▶ [Information given]:
- - - - - - -

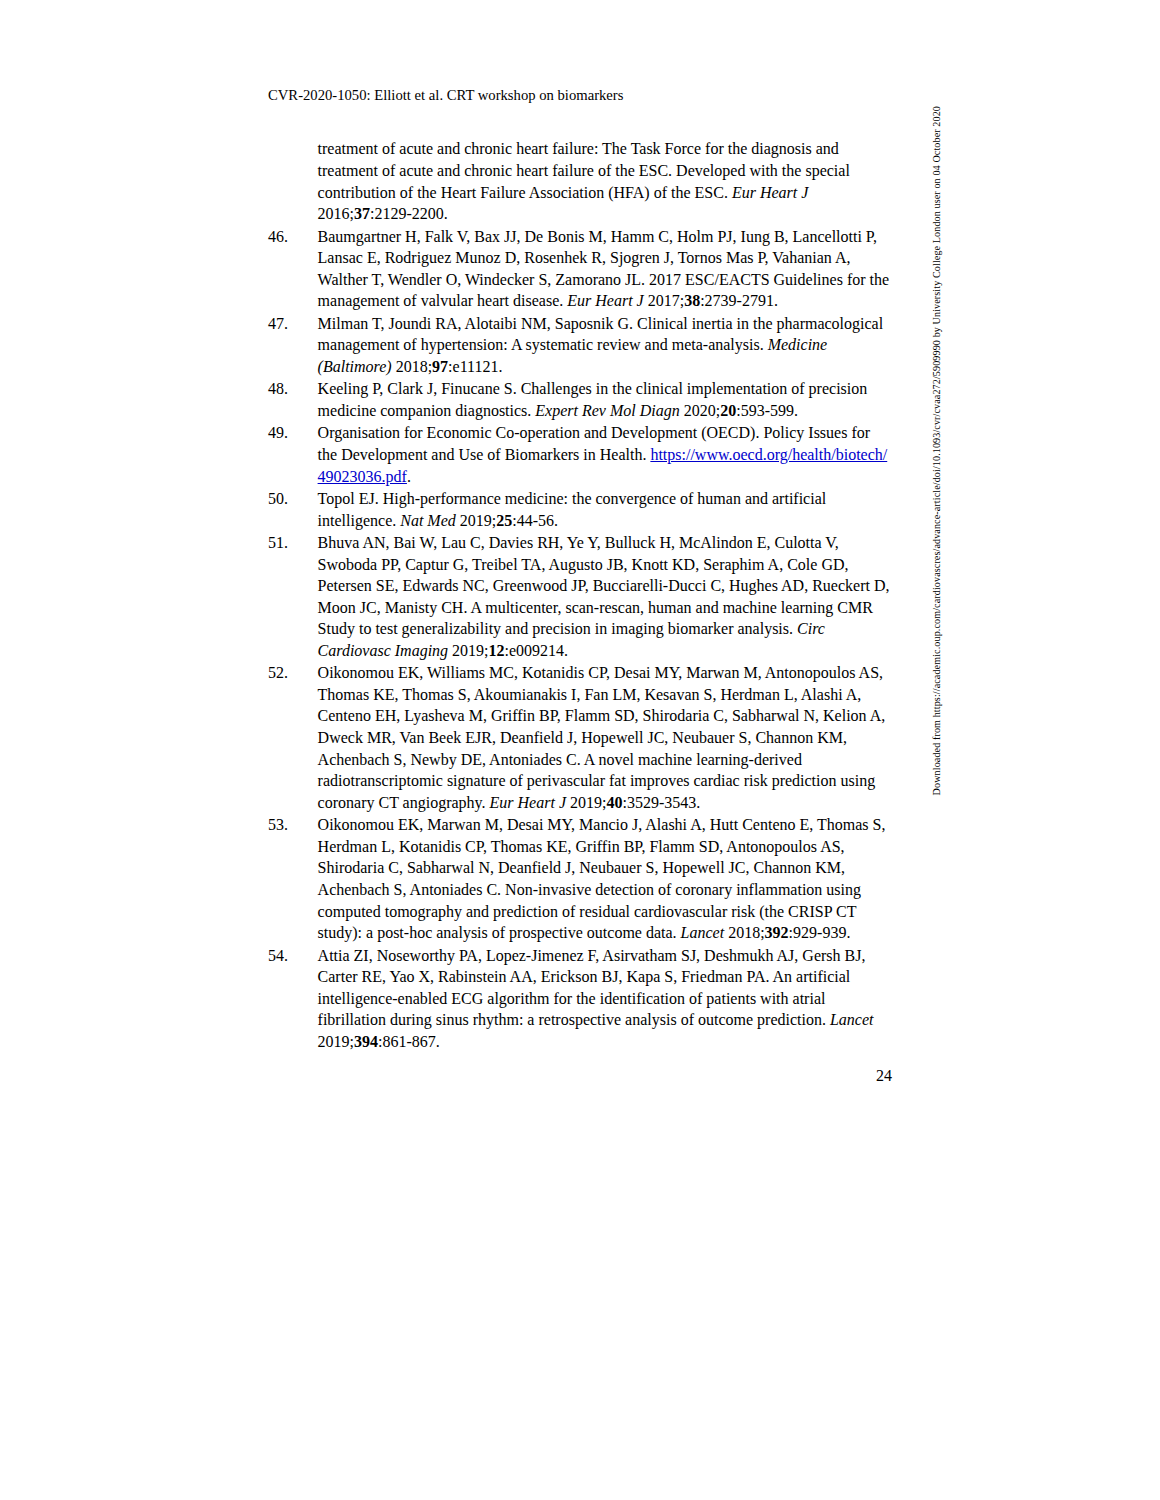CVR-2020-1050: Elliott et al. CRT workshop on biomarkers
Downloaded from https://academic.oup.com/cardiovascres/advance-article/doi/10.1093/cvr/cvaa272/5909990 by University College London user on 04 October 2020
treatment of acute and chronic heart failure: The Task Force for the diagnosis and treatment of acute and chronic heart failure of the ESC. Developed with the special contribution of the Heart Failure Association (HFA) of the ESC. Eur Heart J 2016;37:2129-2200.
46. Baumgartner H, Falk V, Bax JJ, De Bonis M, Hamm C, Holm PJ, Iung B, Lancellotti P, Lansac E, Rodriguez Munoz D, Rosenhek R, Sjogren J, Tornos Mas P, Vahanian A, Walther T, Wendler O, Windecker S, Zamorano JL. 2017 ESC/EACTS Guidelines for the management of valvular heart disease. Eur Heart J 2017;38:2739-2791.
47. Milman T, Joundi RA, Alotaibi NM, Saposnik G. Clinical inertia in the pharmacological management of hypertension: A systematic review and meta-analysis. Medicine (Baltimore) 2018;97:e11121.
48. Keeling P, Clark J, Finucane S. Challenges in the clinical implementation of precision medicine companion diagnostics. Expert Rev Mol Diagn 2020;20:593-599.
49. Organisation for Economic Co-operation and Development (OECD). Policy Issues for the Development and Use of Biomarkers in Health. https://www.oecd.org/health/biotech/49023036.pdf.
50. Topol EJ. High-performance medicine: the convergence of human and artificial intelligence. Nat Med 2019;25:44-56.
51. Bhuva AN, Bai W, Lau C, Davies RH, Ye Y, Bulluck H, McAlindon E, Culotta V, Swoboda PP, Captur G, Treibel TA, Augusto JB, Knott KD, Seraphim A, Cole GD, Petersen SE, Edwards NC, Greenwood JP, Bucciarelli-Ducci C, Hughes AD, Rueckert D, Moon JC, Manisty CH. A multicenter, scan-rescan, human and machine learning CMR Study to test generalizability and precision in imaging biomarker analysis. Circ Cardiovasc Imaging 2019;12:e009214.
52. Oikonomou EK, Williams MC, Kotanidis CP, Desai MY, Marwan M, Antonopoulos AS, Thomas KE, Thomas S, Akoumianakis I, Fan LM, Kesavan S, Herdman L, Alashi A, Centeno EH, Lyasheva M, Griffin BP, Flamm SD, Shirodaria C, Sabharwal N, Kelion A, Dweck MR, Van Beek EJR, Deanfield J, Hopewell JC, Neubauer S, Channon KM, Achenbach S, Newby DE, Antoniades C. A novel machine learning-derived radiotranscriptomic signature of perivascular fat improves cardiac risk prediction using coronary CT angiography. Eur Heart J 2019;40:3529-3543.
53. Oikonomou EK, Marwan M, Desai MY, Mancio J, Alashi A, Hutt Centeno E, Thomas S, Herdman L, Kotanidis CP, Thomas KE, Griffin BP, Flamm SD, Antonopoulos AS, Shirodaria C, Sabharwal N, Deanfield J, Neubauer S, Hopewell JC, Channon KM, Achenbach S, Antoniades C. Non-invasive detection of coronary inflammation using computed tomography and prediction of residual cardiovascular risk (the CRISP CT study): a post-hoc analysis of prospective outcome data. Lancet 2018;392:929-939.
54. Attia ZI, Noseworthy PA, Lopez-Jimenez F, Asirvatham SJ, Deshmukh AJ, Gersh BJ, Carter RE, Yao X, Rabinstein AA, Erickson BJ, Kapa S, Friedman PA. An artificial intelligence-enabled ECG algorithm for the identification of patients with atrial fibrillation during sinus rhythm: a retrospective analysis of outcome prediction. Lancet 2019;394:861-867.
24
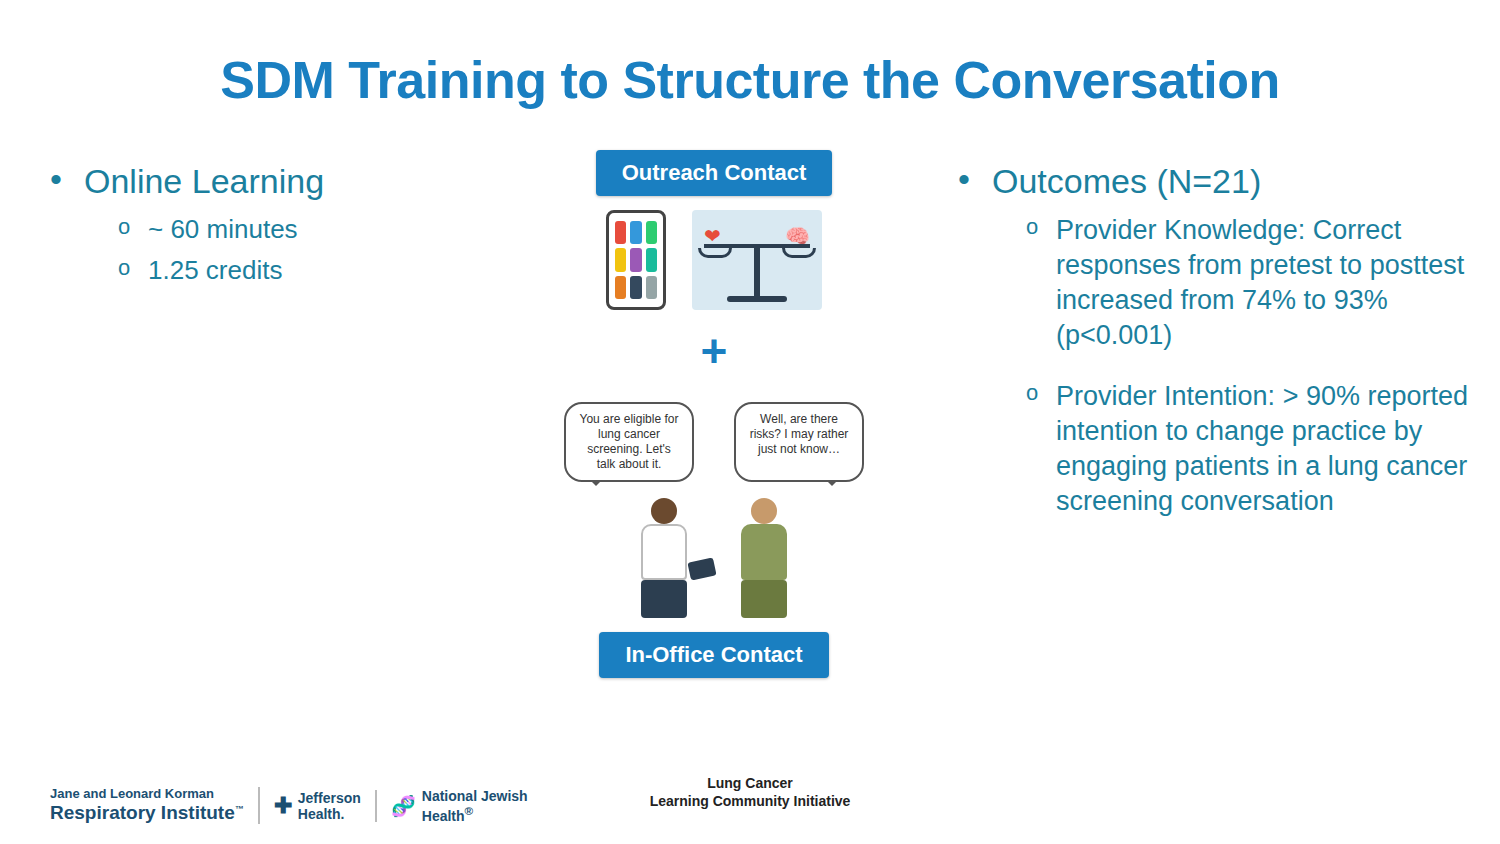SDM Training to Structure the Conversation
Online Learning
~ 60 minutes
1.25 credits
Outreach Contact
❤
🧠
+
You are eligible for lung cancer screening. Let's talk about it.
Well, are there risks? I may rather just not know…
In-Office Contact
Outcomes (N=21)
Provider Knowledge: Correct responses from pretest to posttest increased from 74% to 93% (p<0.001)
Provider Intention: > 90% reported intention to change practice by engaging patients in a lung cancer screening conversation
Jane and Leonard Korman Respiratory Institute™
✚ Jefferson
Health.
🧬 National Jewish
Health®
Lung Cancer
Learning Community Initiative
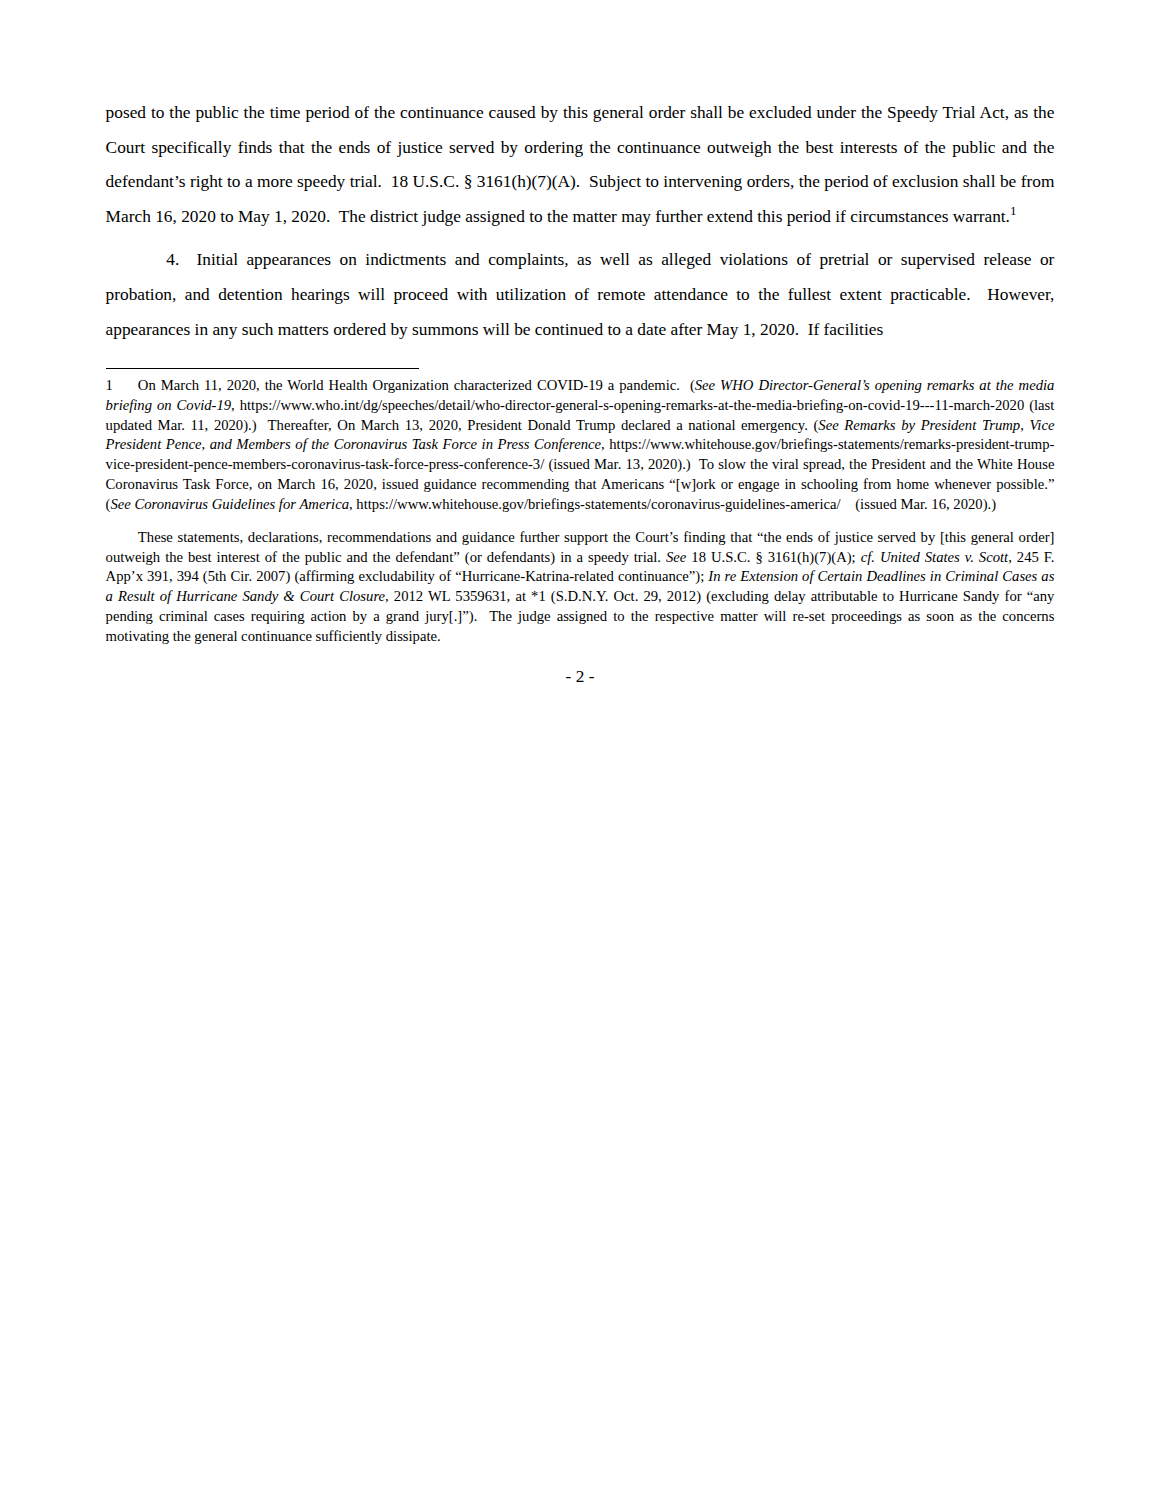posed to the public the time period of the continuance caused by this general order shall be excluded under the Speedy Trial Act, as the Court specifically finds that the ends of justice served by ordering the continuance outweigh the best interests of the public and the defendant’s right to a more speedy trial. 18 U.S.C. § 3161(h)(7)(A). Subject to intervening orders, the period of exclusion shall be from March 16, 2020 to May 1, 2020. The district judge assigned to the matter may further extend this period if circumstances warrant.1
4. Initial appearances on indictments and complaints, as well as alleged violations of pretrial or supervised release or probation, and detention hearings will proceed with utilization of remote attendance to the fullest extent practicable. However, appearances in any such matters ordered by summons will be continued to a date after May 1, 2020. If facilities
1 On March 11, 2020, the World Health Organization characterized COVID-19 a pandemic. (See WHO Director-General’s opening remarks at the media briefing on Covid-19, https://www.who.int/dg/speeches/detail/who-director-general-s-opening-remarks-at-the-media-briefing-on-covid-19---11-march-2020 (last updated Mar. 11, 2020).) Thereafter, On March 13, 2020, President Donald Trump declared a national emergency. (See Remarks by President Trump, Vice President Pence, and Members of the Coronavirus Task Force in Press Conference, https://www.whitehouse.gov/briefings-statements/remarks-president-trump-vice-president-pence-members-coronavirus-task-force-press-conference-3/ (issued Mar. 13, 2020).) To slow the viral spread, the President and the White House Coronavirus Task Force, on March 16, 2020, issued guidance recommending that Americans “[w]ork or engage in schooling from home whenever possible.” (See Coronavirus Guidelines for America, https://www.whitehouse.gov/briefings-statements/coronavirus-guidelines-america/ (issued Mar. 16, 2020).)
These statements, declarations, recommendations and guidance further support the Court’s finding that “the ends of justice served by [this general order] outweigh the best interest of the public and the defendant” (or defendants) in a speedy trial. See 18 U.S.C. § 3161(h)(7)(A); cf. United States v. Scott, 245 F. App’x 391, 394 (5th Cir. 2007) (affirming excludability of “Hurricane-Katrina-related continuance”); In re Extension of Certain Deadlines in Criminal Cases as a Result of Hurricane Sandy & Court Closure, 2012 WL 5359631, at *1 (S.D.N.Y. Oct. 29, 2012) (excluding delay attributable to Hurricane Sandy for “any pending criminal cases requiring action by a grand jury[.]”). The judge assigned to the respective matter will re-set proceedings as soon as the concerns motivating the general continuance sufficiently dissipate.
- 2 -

- - - - - - -

▶ [Task details]: Return, exactly as they stand, the lines above from the one with "Learning Community Initiative" to the one with "4. Initial appearances on", omitting any pictures among them.

▶ [Task answer]:
Learning Community Initiative
posed to the public the time period of the continuance caused by this general order shall be excluded under the Speedy Trial Act, as the Court specifically finds that the ends of justice served by ordering the continuance outweigh the best interests of the public and the defendant’s right to a more speedy trial. 18 U.S.C. § 3161(h)(7)(A). Subject to intervening orders, the period of exclusion shall be from March 16, 2020 to May 1, 2020. The district judge assigned to the matter may further extend this period if circumstances warrant.1
4. Initial appearances on indictments and complaints, as well as alleged violations of pretrial or supervised release or probation, and detention hearings will proceed with utilization of remote attendance to the fullest extent practicable. However, appearances in any such matters ordered by summons will be continued to a date after May 1, 2020. If facilities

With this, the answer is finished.